Sólo hemos visto y oído una cosa: que los asesinos tienen derecho incluso a hacer apología de la banda terrorista y a amenazar con proseguir su "lucha"; y que las víctimas y sus amigos no tienen derecho a dejarse llevar un instante por la emoción.

Cada día aparece algún síntoma de la enfermedad moral que el gobierno de Zapatero está inoculando en la sociedad española para que acepte el chantaje que presenta envuelto en la bandera de la paz. Viejos achaques, que parecían superados, reverdecen y aquí lo dicho y después gloria. Ése es el contexto de lo ocurrido en el juicio por el asesinato de Miguel Ángel Blanco. Durante dos días, las víctimas de Txapote y Amaia hubieron de soportar que ambos pasaran un rato agradable durante el proceso, que se les permitiera estar juntos y de palique como si estuvieran en el cine viendo un peñazo de película. Digo mal, porque en el cine no les habrían tolerado sus cuchicheos. Ante el tribunal, sin embargo, pudieron charlar a sus anchas. Sin problemas, que para eso comparecían como acusados. Pues cuando uno ha cometido un asesinato tan vil como el que esos dos perpetraron y no se arrepiente lo más mínimo, tiene la ley de su parte para despreciar a la Justicia e infligir nuevos sufrimientos a las víctimas.

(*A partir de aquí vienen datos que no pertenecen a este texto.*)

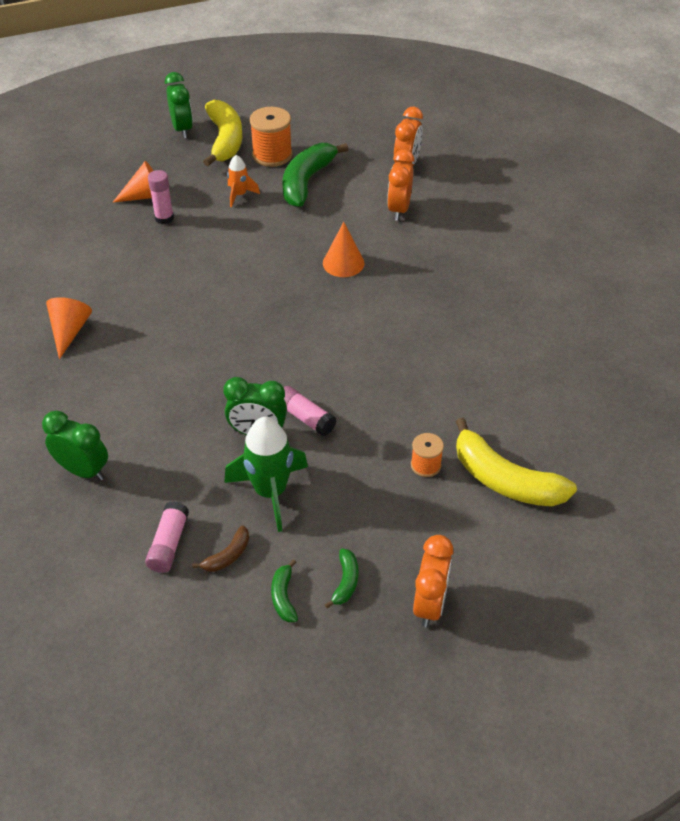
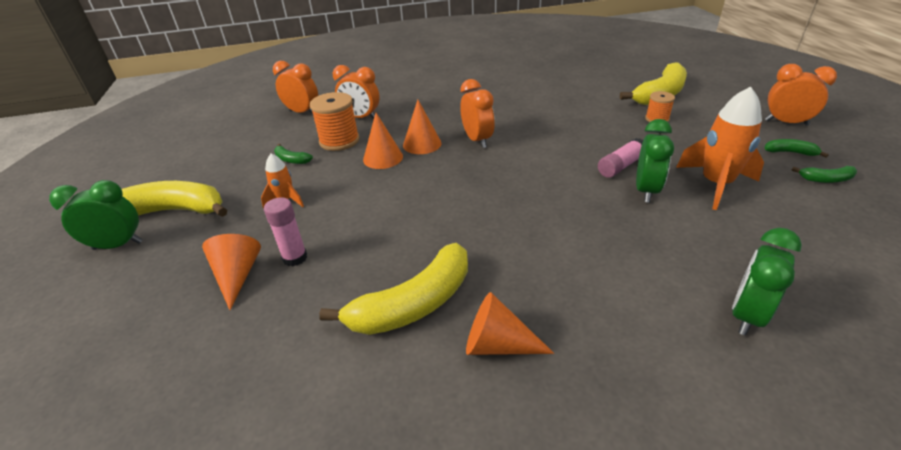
camera: 80 degrees left, 10 degrees down
(111, 287) = (414, 304): none -> yellow banana
(169, 544) = (813, 243): pink glue stick -> none
(228, 556) = (803, 207): brown banana -> none
(270, 492) = (716, 184): green rocket -> orange rocket
(272, 155) = (230, 179): orange spool -> orange spool (339, 141)
(306, 182) = (291, 160): green banana -> green banana, size x0.46
(313, 240) = (383, 158): none -> orange cone
(355, 303) = (477, 140): none -> orange clock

Y hete aquí el doble rasero, por el cual se redondeó la burla con el escarnio. Cuando la presidenta del tribunal impuso disciplina no fue para llamar al orden a los acusados, sino para expulsar a quienes habían ido a apoyar a las víctimas en ese calvario de la rememoración, ante las caras chulescas, desdeñosas o impasibles de los verdugos. Y uno se pregunta: si es notorio que en un juicio no puede el público levantarse, aplaudir y gritar, ¿por qué no lo es que los acusados deben guardar las formas? ¿Por qué los procesados tienen carta blanca para cachondearse del juicio y de sus víctimas, y éstas no merecen ni un minuto de gracia si se alborotan? Seguro que Fernández de Prado puede acogerse a ésta o aquella norma para justificar su decisión. Pero los legos en tribunales sólo hemos visto y oído una cosa: que los asesinos tienen derecho incluso a hacer apología de la banda terrorista y a amenazar con proseguir su "lucha"; y que las víctimas y sus amigos no tienen derecho a dejarse llevar un instante por la emoción. Qué revelador sarcasmo que fueran expulsados de la sala por pedir justicia.

Me dirán que la actitud desafiante de los de ETA ante los tribunales es un mal antiguo. Entonces pediré que me expliquen por qué no se ha atajado. Por qué se ha consentido que los juicios se conviertan en ocasiones para humillar a las víctimas y a la propia Justicia. Habrá que preguntarse qué clase de Justicia es ésta que protege más a los verdugos que a las víctimas en el momento crucial en que unos y otras coinciden frente a frente. Y no me digan que el escudo en dicho trance es esa cortinilla para que declaren los testigos. Si tan precario e inútil refugio es todo lo que les ofrecen, mejor no pongan nada.

Pero en los juicios que ahora se celebran contra gente de ETA, al mal antiguo se añade otro nuevo, reciente, ignominioso. Y es que hoy tenemos la sospecha, si no la certeza, de que la pose chulesca de los procesados obedece también a su convicción de que no tardarán en librarse de la cárcel. De que más pronto o más tarde, la negociación del gobierno con la banda terrorista fructificará. A favor de ellos, por supuesto. Mientras que las víctimas de sus crímenes seguirán reclamando la justicia que no se hizo. Y si no las expulsan de los tribunales será sólo porque no han de entrar en ellos. Pues frente al espíritu de Ermua, que marcó el cenit de la repulsa a los crímenes de ETA y el principio del fin de la relegación de sus víctimas a una penumbra teñida de vergüenza y hasta de culpa, ha aparecido, conjurado por el gobierno, el fantasma cada vez más corpóreo del desistimiento.